▶ _Try it_
Look for the line with "3. De strijd voor emancipatie nog" in the data below, then reproduce word for word that line and every line after it. Leave out all pictures and add nothing.

[Entries taken from a collection]
□ □ □ □ □
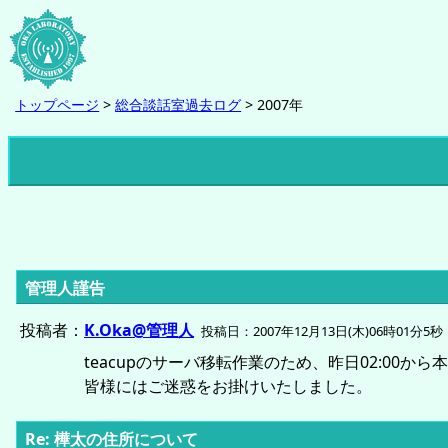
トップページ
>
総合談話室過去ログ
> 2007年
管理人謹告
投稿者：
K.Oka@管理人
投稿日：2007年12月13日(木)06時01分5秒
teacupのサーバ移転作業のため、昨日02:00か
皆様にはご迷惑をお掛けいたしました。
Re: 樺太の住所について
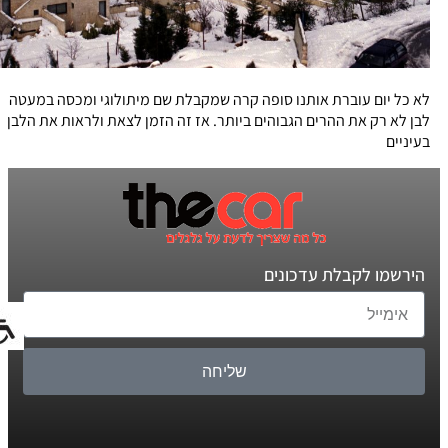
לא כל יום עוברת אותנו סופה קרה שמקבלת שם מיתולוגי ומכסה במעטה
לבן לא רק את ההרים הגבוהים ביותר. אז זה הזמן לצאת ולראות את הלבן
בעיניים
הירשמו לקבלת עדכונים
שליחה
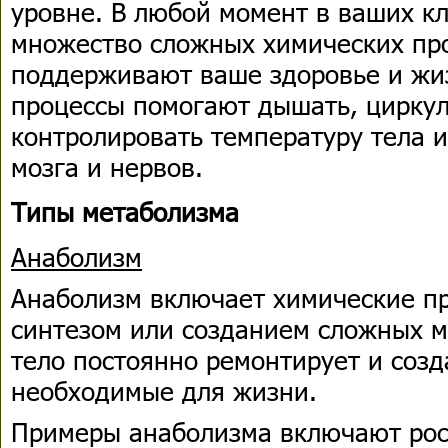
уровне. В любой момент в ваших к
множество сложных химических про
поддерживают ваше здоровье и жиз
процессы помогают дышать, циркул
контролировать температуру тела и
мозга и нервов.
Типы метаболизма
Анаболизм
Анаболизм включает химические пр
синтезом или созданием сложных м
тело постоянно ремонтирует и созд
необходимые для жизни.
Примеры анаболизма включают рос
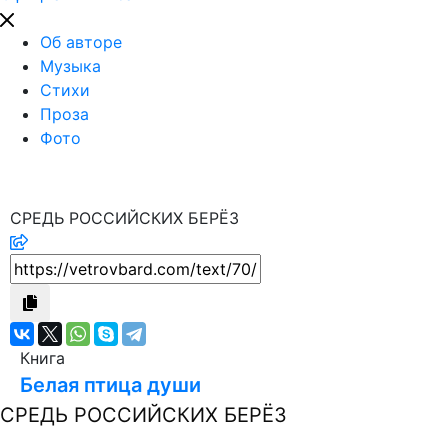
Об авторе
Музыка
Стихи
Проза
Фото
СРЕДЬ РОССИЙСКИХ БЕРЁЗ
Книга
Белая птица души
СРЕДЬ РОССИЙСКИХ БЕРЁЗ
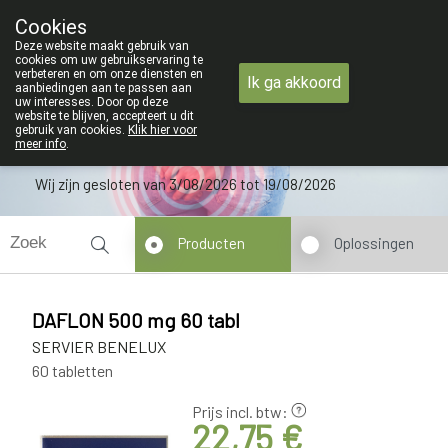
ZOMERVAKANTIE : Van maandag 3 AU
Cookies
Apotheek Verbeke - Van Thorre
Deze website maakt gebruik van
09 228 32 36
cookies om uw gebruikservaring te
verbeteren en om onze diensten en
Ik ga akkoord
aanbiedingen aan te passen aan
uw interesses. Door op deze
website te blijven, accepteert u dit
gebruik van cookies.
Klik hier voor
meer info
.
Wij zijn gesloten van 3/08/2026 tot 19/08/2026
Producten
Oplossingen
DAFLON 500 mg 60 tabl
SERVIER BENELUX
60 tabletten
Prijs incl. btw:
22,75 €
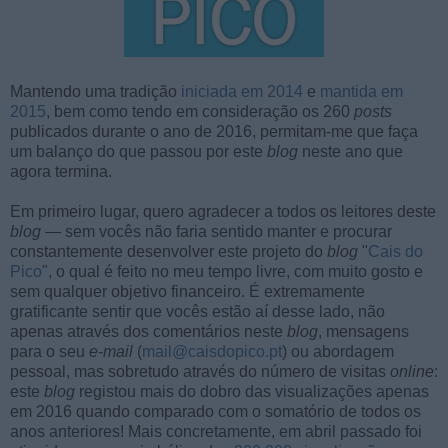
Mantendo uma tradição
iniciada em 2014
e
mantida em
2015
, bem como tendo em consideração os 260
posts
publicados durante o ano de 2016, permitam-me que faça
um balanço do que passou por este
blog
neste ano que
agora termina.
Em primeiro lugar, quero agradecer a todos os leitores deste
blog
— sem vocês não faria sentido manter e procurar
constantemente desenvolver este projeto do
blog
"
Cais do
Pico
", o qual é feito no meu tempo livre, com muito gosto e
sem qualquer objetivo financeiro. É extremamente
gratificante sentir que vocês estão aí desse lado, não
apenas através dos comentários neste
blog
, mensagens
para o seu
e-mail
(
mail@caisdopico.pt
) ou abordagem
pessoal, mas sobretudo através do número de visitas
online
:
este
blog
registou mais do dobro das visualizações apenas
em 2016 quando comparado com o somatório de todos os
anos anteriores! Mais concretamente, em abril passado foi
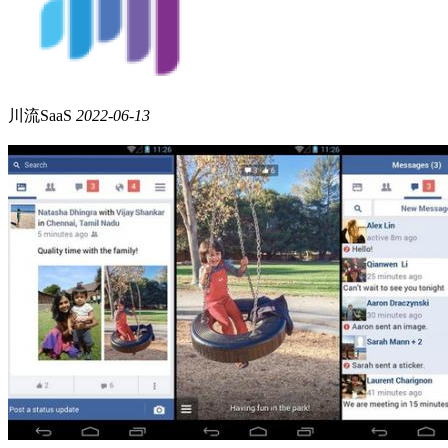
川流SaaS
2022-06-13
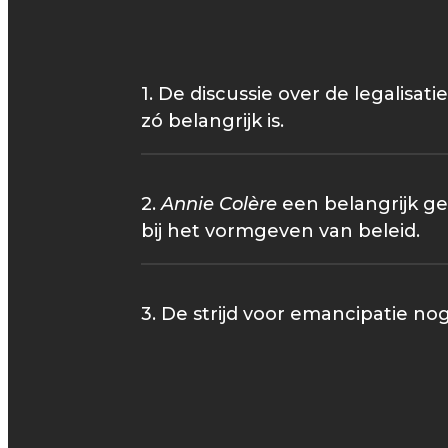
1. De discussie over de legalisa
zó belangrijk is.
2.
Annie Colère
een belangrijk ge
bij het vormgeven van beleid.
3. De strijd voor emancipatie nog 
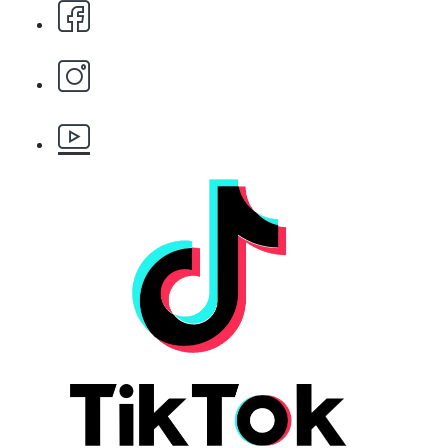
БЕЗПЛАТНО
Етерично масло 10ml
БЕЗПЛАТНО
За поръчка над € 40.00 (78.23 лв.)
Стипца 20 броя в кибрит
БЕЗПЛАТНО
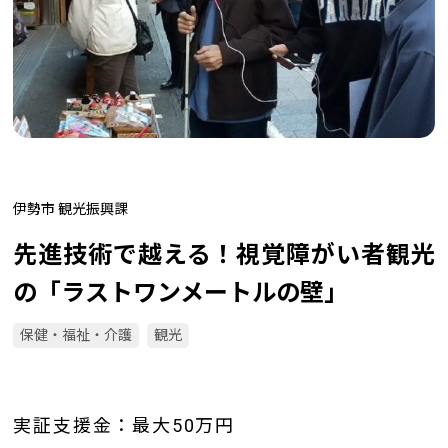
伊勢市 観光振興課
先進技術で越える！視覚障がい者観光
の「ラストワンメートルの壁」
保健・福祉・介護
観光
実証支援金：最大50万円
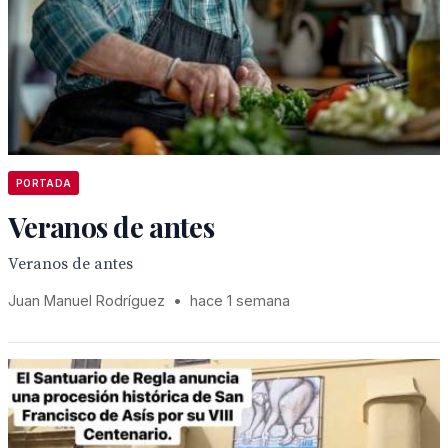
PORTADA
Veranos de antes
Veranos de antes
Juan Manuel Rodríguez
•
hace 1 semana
□ □ □ □ □
▶ _Final answer_
3. De strijd voor emancipatie nog 
БЕЗПЛАТНО
Етерично масло 10ml
БЕЗПЛАТНО
За поръчка над € 40.00 (78.23 лв.)
Стипца 20 броя в кибрит
БЕЗПЛАТНО
伊勢市 観光振興課
先進技術で越える！視覚障がい者観光
の「ラストワンメートルの壁」
保健・福祉・介護
観光
実証支援金：最大50万円
PORTADA
Veranos de antes
Veranos de antes
Juan Manuel Rodríguez
•
hace 1 semana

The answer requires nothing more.